_Entries shown_
▽

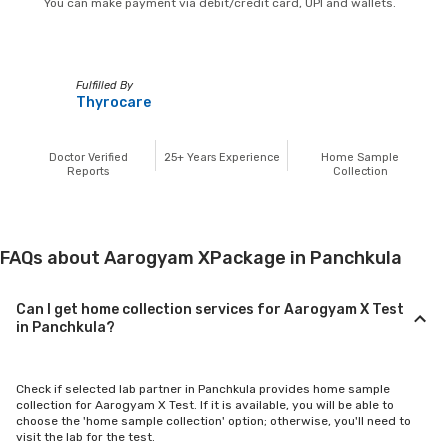
You can make payment via debit/credit card, UPI and wallets.
Fulfilled By
Thyrocare
Doctor Verified
25+
Years Experience
Home Sample
Reports
Collection
FAQs about Aarogyam XPackage in Panchkula
Can I get home collection services for Aarogyam X Test
in Panchkula?
Check if selected lab partner in Panchkula provides home sample
collection for Aarogyam X Test. If it is available, you will be able to
choose the 'home sample collection' option; otherwise, you'll need to
visit the lab for the test.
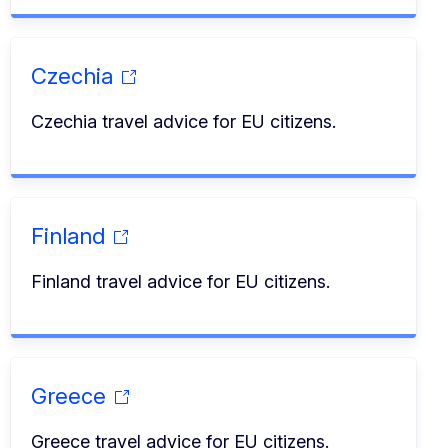
Czechia
Czechia travel advice for EU citizens.
Finland
Finland travel advice for EU citizens.
Greece
Greece travel advice for EU citizens.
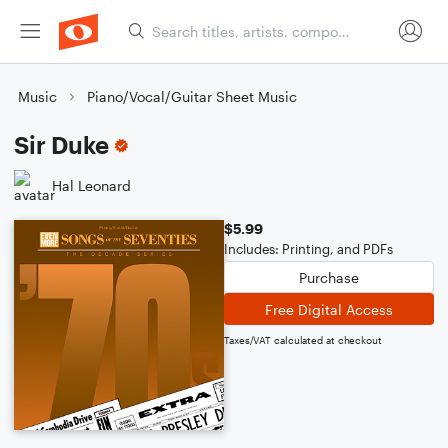
Music
Piano/Vocal/Guitar Sheet Music
Sir Duke
Hal Leonard
$5.99
Includes: Printing, and PDFs
Purchase
Free Digital Access
Taxes/VAT calculated at checkout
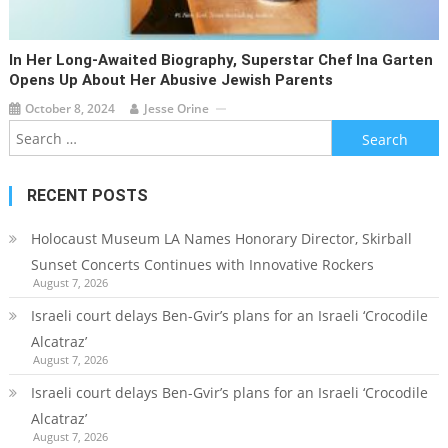
In Her Long-Awaited Biography, Superstar Chef Ina Garten
Opens Up About Her Abusive Jewish Parents
October 8, 2024
Jesse Orine
Search
for:
RECENT POSTS
Holocaust Museum LA Names Honorary Director, Skirball
Sunset Concerts Continues with Innovative Rockers
August 7, 2026
Israeli court delays Ben-Gvir’s plans for an Israeli ‘Crocodile
Alcatraz’
August 7, 2026
Israeli court delays Ben-Gvir’s plans for an Israeli ‘Crocodile
Alcatraz’
August 7, 2026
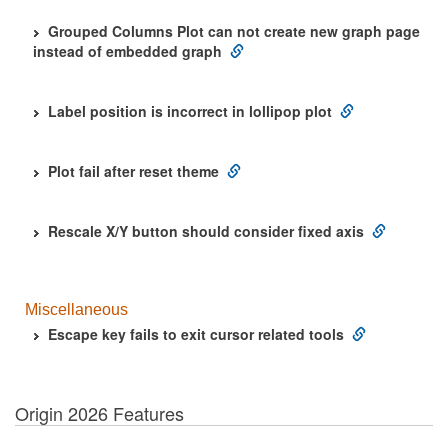
Grouped Columns Plot can not create new graph page
instead of embedded graph
Label position is incorrect in lollipop plot
Plot fail after reset theme
Rescale X/Y button should consider fixed axis
Miscellaneous
Escape key fails to exit cursor related tools
Origin 2026 Features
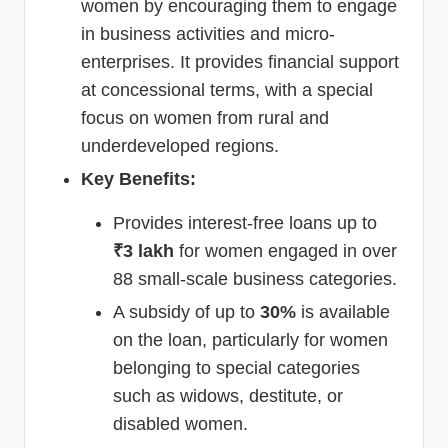
women by encouraging them to engage
in business activities and micro-
enterprises. It provides financial support
at concessional terms, with a special
focus on women from rural and
underdeveloped regions.
Key Benefits:
Provides interest-free loans up to
₹3 lakh
for women engaged in over
88 small-scale business categories.
A subsidy of up to
30%
is available
on the loan, particularly for women
belonging to special categories
such as widows, destitute, or
disabled women.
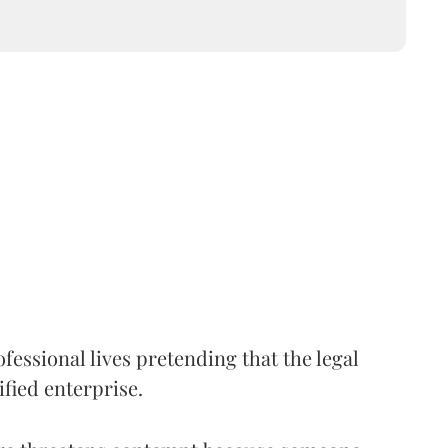
fessional lives pretending that the legal
ified enterprise.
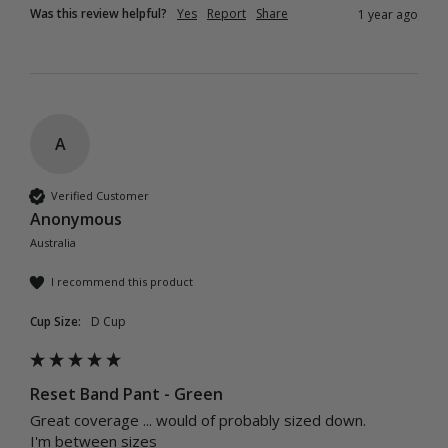
Was this review helpful?
Yes
Report
Share
1 year ago
A
Verified Customer
Anonymous
Australia
I recommend this product
Cup Size:
D Cup
Reset Band Pant - Green
Great coverage ... would of probably sized down.

I'm between sizes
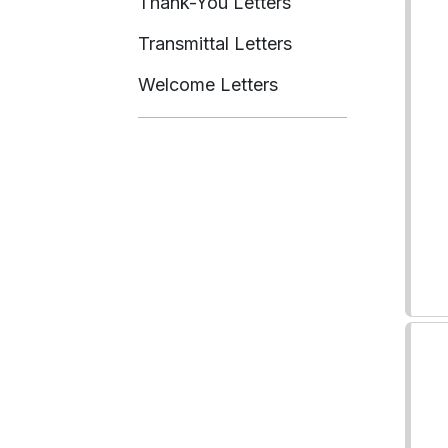
Thank-You Letters
Transmittal Letters
Welcome Letters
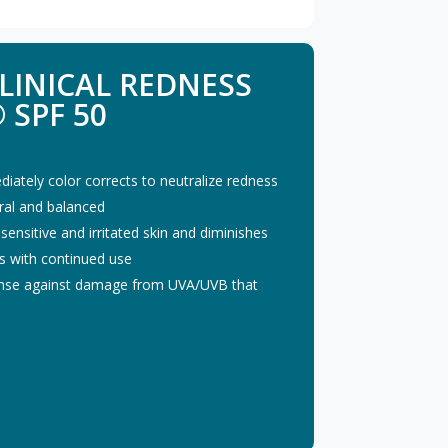
LINICAL REDNESS
 SPF 50
diately color corrects to neutralize redness
ural and balanced
nsitive and irritated skin and diminishes
s with continued use
fense against damage from UVA/UVB that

△

Go through the listing above and find each line that contains "Aarogyam", then copy it.

_Solution for this problem_
FAQs about Aarogyam XPackage in Panchkula
Can I get home collection services for Aarogyam X Test
collection for Aarogyam X Test. If it is available, you will be able to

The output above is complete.